A new bright green-emitting fluorescent protein--engineered monomeric and dimeric forms

Abstract

Fluorescent proteins have become essential tools in molecular and biological applications. Here, we present a novel fluorescent protein isolated from warm water coral, Cyphastrea microphthalma. The protein, which we named vivid Verde fluorescent protein (VFP), matures readily at 37 degrees C and emits bright green light. Further characterizations revealed that VFP has a tendency to form dimers. By creating a homology model of VFP, based on the structure of the red fluorescent protein, DsRed, we were able to make mutations that alter the protein's oligomerization state. We present two proteins, mVFP and mVFP1, that are both exclusively monomeric, and one protein, dVFP, which is dimeric. We characterized the spectroscopic properties of VFP and its variants in comparison with enhanced green fluorescent protein (EGFP), a widely used variant of GFP. All the VFP variants are at least twice as bright as EGFP. Finally, we demonstrated the effectiveness of the VFP variants in both in vitro and in vivo detection applications.
━━━━━━
- _Assignment 1_
Translate into Spanish this sentence from the VFP abstract: "All the VFP variants are at least twice as bright as EGFP."
- _Assignment 2_
Give the abbreviation of every fluorescent protein and protein variant that the VFP abstract names.
- _Assignment 3_
Carry on the VFP abstract from its final sentence.
The lines after the VFP abstract are not used in this work.
━━━━━━
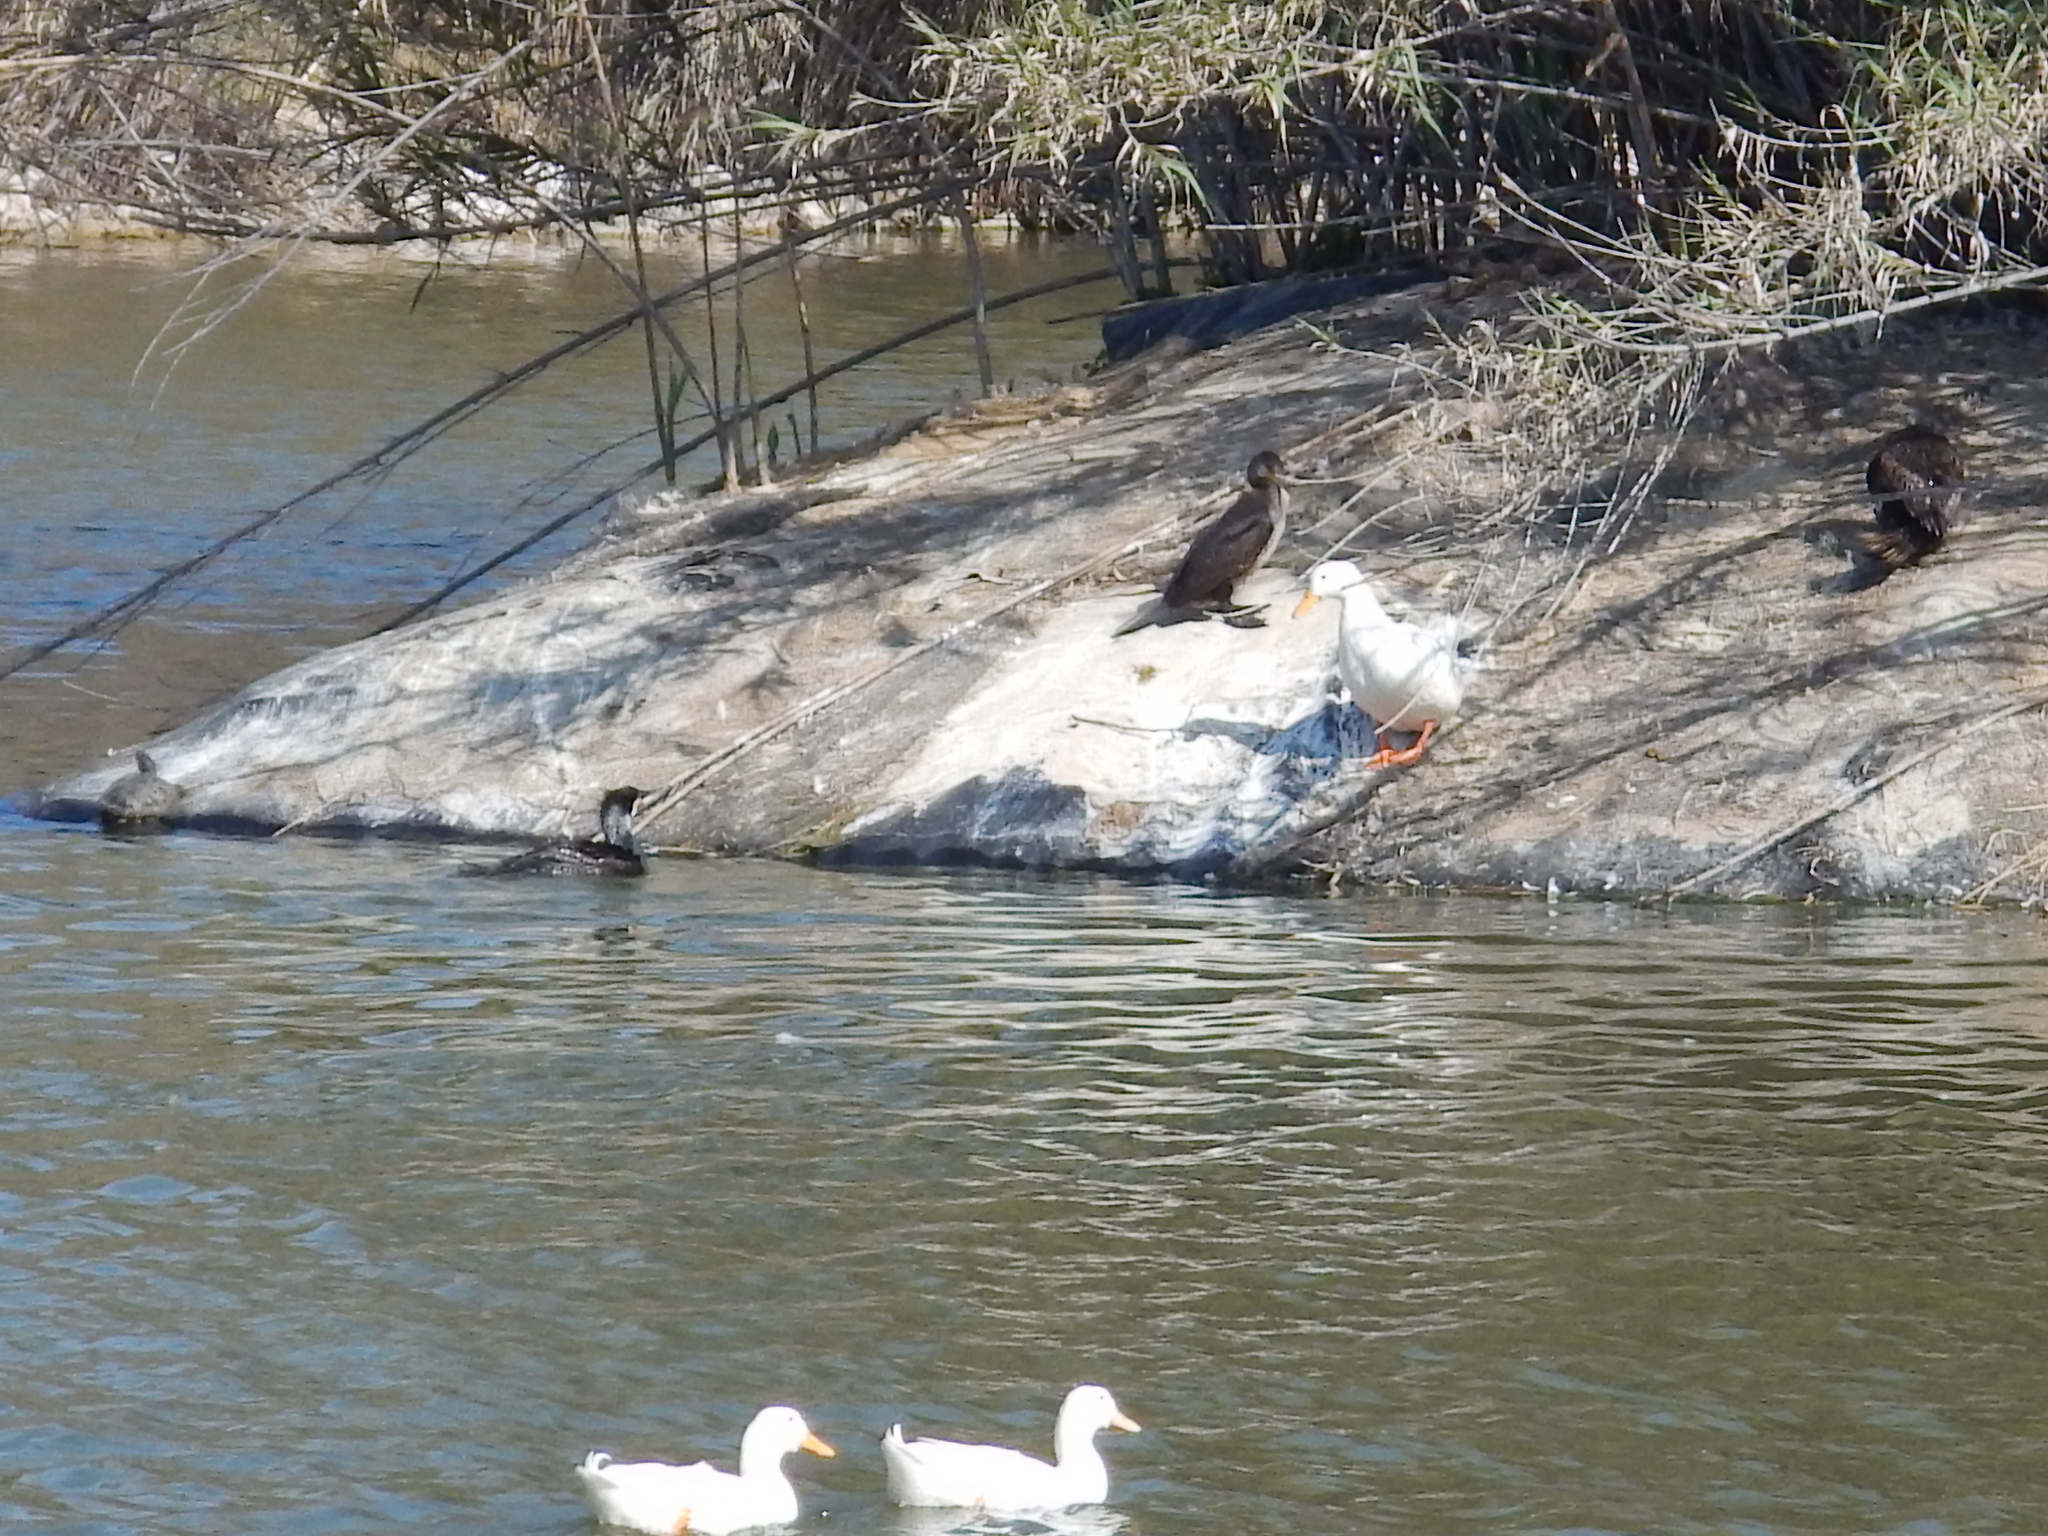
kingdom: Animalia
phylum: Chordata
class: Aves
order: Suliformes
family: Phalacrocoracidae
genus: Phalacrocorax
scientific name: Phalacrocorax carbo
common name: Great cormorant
━━━━━━
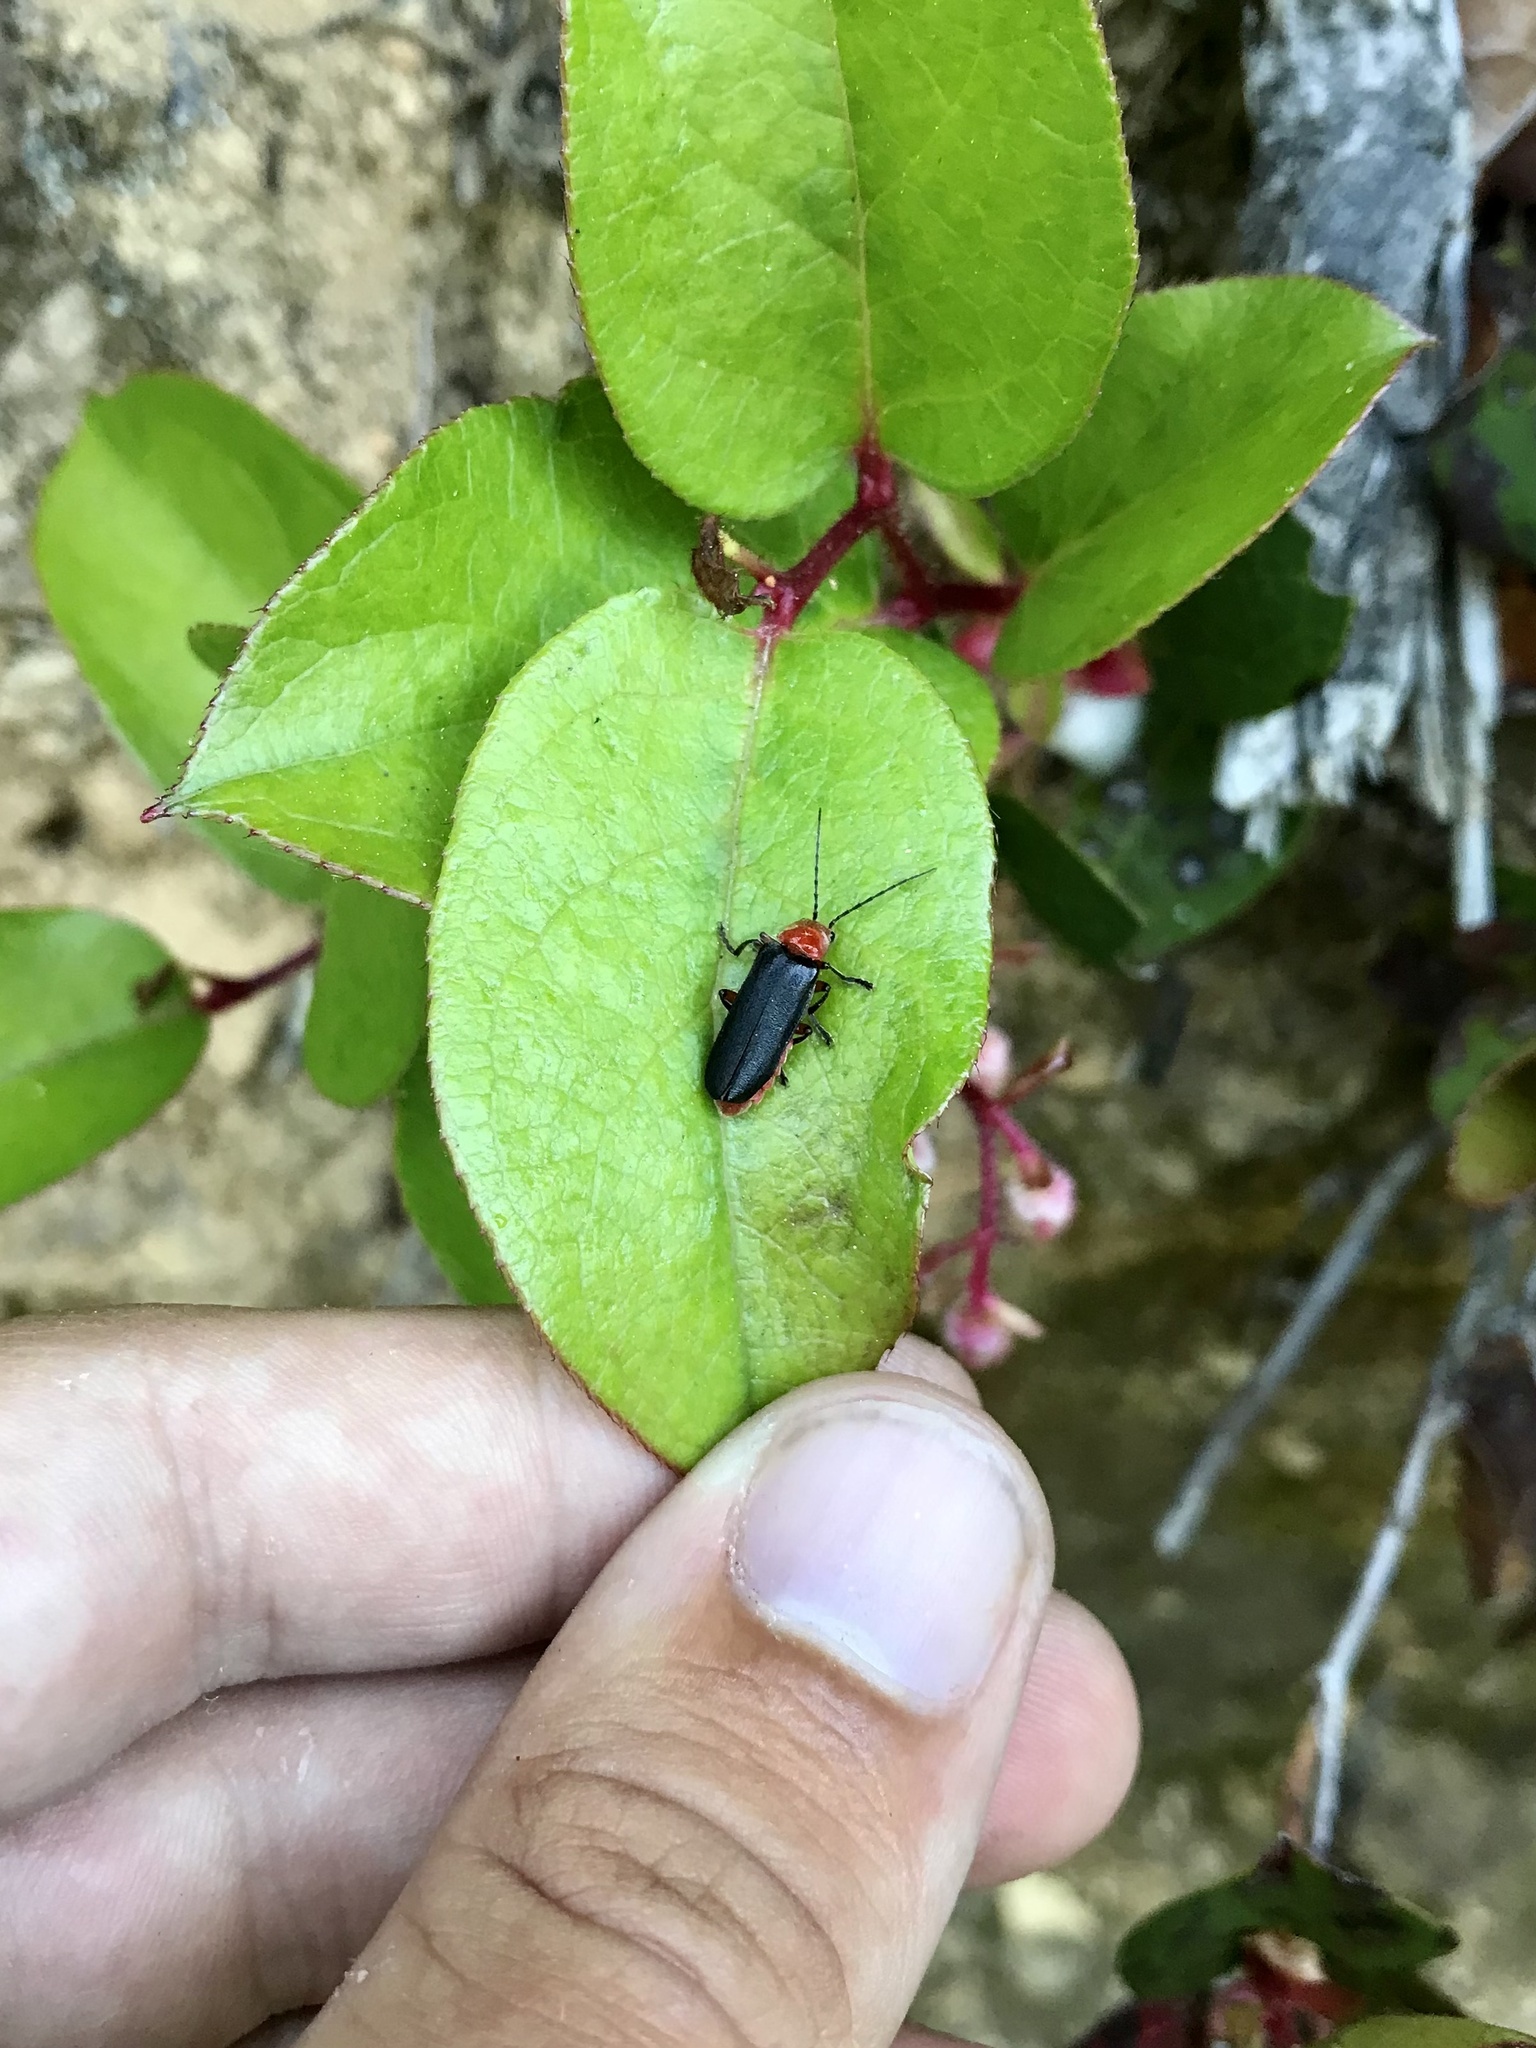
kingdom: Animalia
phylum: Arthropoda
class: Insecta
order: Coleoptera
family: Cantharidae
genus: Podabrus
━━━━━━
- _Answer box 1_
Todas las variantes de VFP son al menos dos veces más brillantes que la EGFP.

- _Answer box 2_
VFP, mVFP, mVFP1, dVFP, DsRed, EGFP, GFP

- _Answer box 3_
Figure 1

(A) Amino acid sequence alignment of VFP with DsRed and EGFP. The chromophore forming amino acid residues are highlighted in bold and underlined. Amino acid residues, N158 and T160 of VFP, where mutations were made are indicated by bold letter in gray background. The conserved Arg and Glu (corresponding to Arg96 and Glu222 of GFP) are highlighted in gray background. (B) A scleractinian coral, Cyphastrea microphthalma, collected in 1.2 m of water off Lizard Island on the Australian Great Barrier Reef. (C) Overlay of the absorption, fluorescence excitation and fluorescence emission spectra of VFP. The samples were excited at 450 nm and emission spectra were measured from 465 nm to 650 nm. Fluorescence excitation spectra were obtained from 250 nm to 515 nm by monitoring the emission at 530 nm. The spectra were normalized at the maximum peak.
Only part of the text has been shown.